Composing Love

She didn’t like that comparison.

She shook her head again, trying to clear it. “I, uh, what you asked me earlier. I don’t dislike your tattoos. You don’t have to…” She stopped, realizing that she didn’t mean to say he didn’t have to hide them. What she wanted to say was that he shouldn’t. She didn’t want him to. She straightened and looked him in the eye. “Don’t cover them up.”

Did he feel that? That quick breath she took? That tightening of the air between them?

It was too much. “Actually, I do have a loose concept for the song.” She put her phone down and turned to her case, desperate for something to do that could take her attention off of Chris and this intense desire she had for him.

She pulled the instrument out. On the table, her phone beeped, indicating she had a voicemail. She raised the violin and glanced at Chris again. He was watching her, still wearing that angry—no, it wasn’t an angry look. It was…suspicious. What did he have to be suspicious of her for?

Maybe he thinks your piece is going to be too predictable again.

She’d been thinking about that all morning. She wanted him to be impressed. It hadn’t been easy, to pull away from her comfort zone, but she’d done it, and she was excited about what she’d come up with so far.

“The thing is, without all of my other equipment, this is just the melody, but it’s at least a start. Maybe I could have my recording stuff brought in tomorrow, so I can put the whole thing together…” She trailed off, feeling awkward at the way he was just watching her, one eyebrow raised, as though he was impatiently waiting for her.

Just play. Just play.

She positioned the bow and began to draw out the piece she’d come up with. It was hard not to look over at Chris, to seek approval as she played, but she made it a point not to. She didn’t want to be thrown off if he didn’t like it. She was starting to learn what his expressions meant, how emotional he could be. Everything he felt showed on his face.

It didn’t help that, somewhere along the way, she’d started looking at him more. Seeing him.

But even as she was playing, she knew he wasn’t going to like it. Maybe he wouldn’t hate it, either, but it was almost as though—as though she didn’t like it. As though she already knew what he would say, and that this time, she agreed.

Technically excellent, but lacking in artistry.

She stopped abruptly, and the bow screeched to a halt on the strings. The image of Chris as he usually looked filled her mind. Chris, in funky clothes and those saturated blue eyes and those tattoos that looked like art all over his body…

He wasn’t lacking in artistry.

Today, seeing how he shone through despite the buttoned-up appearance, how she knew that he was different despite the conservative clothes, was doing something to her.

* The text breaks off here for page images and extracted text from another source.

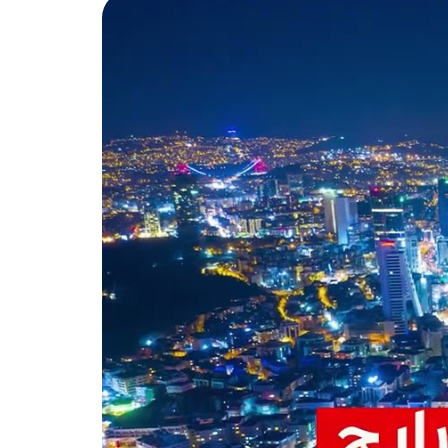
ر الأساس للمحطة قبل ذلك بعامين، ثم كونت
والمدينة.
سليم الثالث، وذلك تقديراً لوفائه
يعد شارع بغداد أحد شوارع اسطنبول الشهيرة والذي يقصده السياح والسكان بقصد الترفيه والتسوّق، يصل امتداده إلى 14
ابة، إلى جانب أماكن التمشية والترفيه
ه من ماركات عالمية ووسائل راحة
ل التجارية، المقاهي والمطاعم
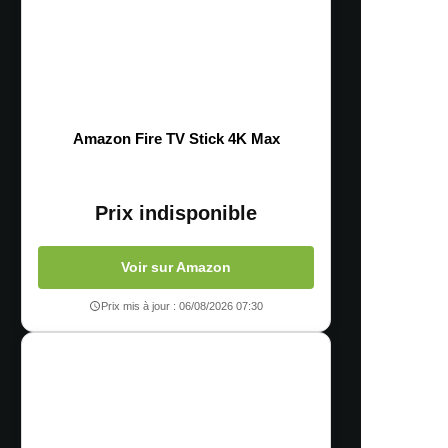
Amazon Fire TV Stick 4K Max
Prix indisponible
Voir sur Amazon
Prix mis à jour : 06/08/2026 07:30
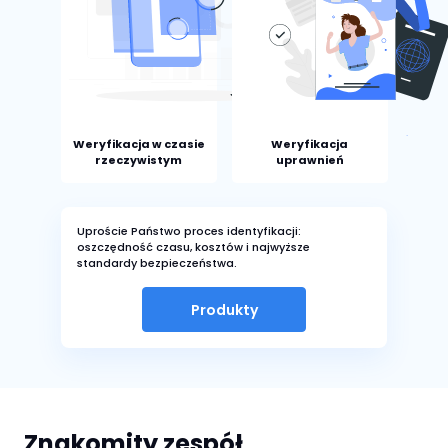
Weryfikacja w czasie
Weryfikacja
rzeczywistym
uprawnień
Uproście Państwo proces identyfikacji:
oszczędność czasu, kosztów i najwyższe
standardy bezpieczeństwa.
Produkty
Znakomity zespół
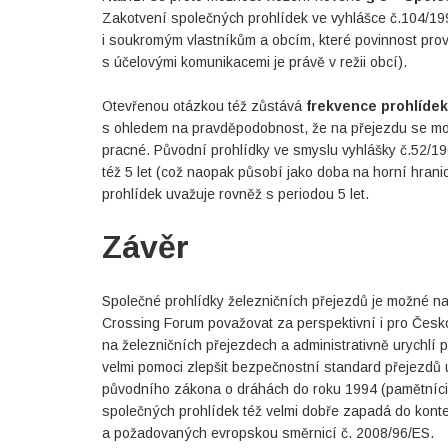
Zakotvení společných prohlídek ve vyhlášce č.104/1997
i soukromým vlastníkům a obcím, které povinnost pro
s účelovými komunikacemi je právě v režii obcí).
Otevřenou otázkou též zůstává
frekvence prohlídek
s ohledem na pravděpodobnost, že na přejezdu se moh
pracné. Původní prohlídky ve smyslu vyhlášky č.52/196
též 5 let (což naopak působí jako doba na horní hran
prohlídek uvažuje rovněž s periodou 5 let.
Závěr
Společné prohlídky železničních přejezdů je možné na
Crossing Forum považovat za perspektivní i pro Českou
na železničních přejezdech a administrativně urychlí
velmi pomoci zlepšit bezpečnostní standard přejezdů u
původního zákona o dráhách do roku 1994 (pamětníci t
společných prohlídek též velmi dobře zapadá do konte
a požadovaných evropskou směrnicí č. 2008/96/ES.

Something definitely unexpected.

And God help her, she liked it.



“It’s too much like the lake scene piece.” Chris took a step toward Minh, and his frustration must have shown on his face, because she responded by holding up her violin like a shield, and he immediately backed off.

“I’m not going to hurt you.” He turned away, pinching the bridge of his nose. “Have I ever given you reason to be afraid of me?”

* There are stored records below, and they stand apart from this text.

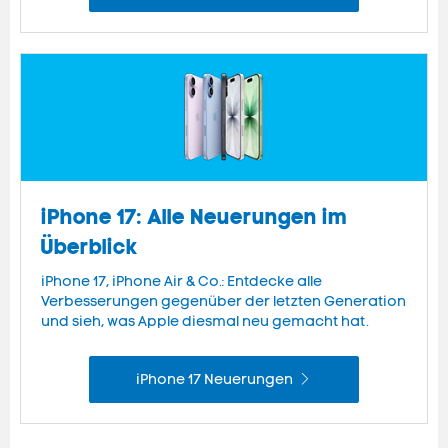
iPhone 17: Alle Neuerungen im
Überblick
iPhone 17, iPhone Air & Co.: Entdecke alle
Verbesserungen gegenüber der letzten Generation
und sieh, was Apple diesmal neu gemacht hat.
iPhone 17 Neuerungen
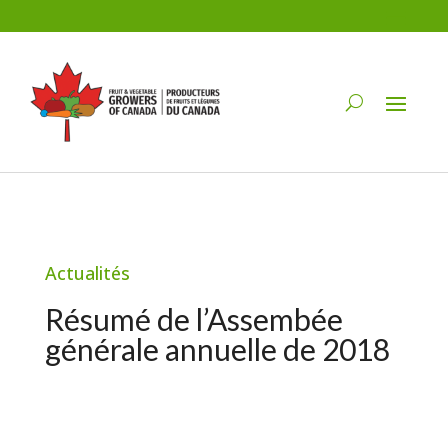
Actualités
Résumé de l’Assembée
générale annuelle de 2018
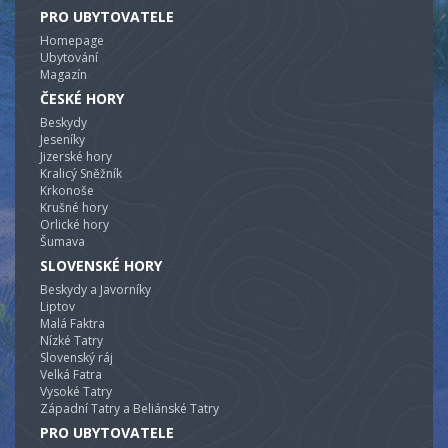
PRO UBYTOVATELE
Homepage
Ubytování
Magazín
ČESKÉ HORY
Beskydy
Jeseníky
Jizerské hory
Kralicý Sněžník
Krkonoše
Krušné hory
Orlické hory
Šumava
SLOVENSKÉ HORY
Beskydy a Javorníky
Liptov
Malá Faktra
Nízké Tatry
Slovenský ráj
Velká Fatra
Vysoké Tatry
Západní Tatry a Beliánské Tatry
PRO UBYTOVATELE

But he did want to push her on her music, and he already knew how she would see that—as an affront, if not an attack. It was too out of her comfort zone. That much was evident in the way she reacted to him every time he criticized what she’d composed as too done, too trite. She slowly lowered the violin again. “I know you wouldn’t hurt me. You just looked—” She stopped abruptly, snapping the case shut, and shook her head.

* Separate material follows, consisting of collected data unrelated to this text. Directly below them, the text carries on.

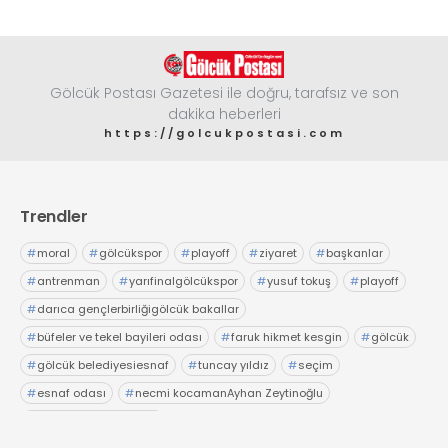
Gölcük Postası Gazetesi ile doğru, tarafsız ve son
dakika heberleri
https://golcukpostasi.com
Trendler
#
moral
#
gölcükspor
#
playoff
#
ziyaret
#
başkanlar
#
antrenman
#
yarıfinalgölcükspor
#
yusuf tokuş
#
playoff
#
darıca gençlerbirliğigölcük bakallar
#
büfeler ve tekel bayileri odası
#
faruk hikmet kesgin
#
gölcük
#
gölcük belediyesiesnaf
#
tuncay yıldız
#
seçim
#
esnaf odası
#
necmi kocamanAyhan Zeytinoğlu
#
Kocaeli Sanayi Odası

“Looked what? What do you think I looked like? Because I’ve tried to explain to you what I think about you hiding from your music, but it’s not working. So maybe you can tell me what I’m missing, instead. Because I have to say, I don’t fucking get it.”

He knew he was getting too wound up, but this woman wound him up like no one else could. No one else got to him the way that she did, and it frustrated him that he couldn’t seem to get to her…the real her.

“There’s nothing to get!” Her eyes were flashing with a bit of that fire he’d seen in her the first night they’d met. Yes. This is what he wanted. Yes. Just one more little push…

He reached his hand out toward her, a calming gesture, but when she leaned toward him, almost close enough to touch, his body went tight and excited and he had to fight not to close the small distance between his hand and her hip.

“There’s so much to get, Minh. Don’t you understand? I know you’re capable of so much more. That’s why I hired you. But you fight me—no—you fight yourself at every turn and it makes no sense.”